_The problem_
After removing every image, reproduce the data exactly as it appears.

*** Opening of Data under study ***

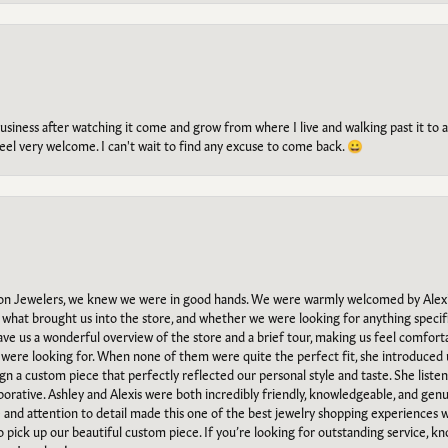
g business after watching it come and grow from where I live and walking past it t
el very welcome. I can't wait to find any excuse to come back. 😀
n Jewelers, we knew we were in good hands. We were warmly welcomed by Alexi
what brought us into the store, and whether we were looking for anything specifi
gave us a wonderful overview of the store and a brief tour, making us feel comfort
e were looking for. When none of them were quite the perfect fit, she introduced
ign a custom piece that perfectly reflected our personal style and taste. She liste
orative. Ashley and Alexis were both incredibly friendly, knowledgeable, and gen
e and attention to detail made this one of the best jewelry shopping experiences
to pick up our beautiful custom piece. If you’re looking for outstanding service, kn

*** Close of Data under study ***

_Exercise result_
g business after watching it come and grow from where I live and walking past it t
el very welcome. I can't wait to find any excuse to come back. 😀
n Jewelers, we knew we were in good hands. We were warmly welcomed by Alexi
what brought us into the store, and whether we were looking for anything specifi
gave us a wonderful overview of the store and a brief tour, making us feel comfort
e were looking for. When none of them were quite the perfect fit, she introduced
ign a custom piece that perfectly reflected our personal style and taste. She liste
orative. Ashley and Alexis were both incredibly friendly, knowledgeable, and gen
e and attention to detail made this one of the best jewelry shopping experiences
to pick up our beautiful custom piece. If you’re looking for outstanding service, kn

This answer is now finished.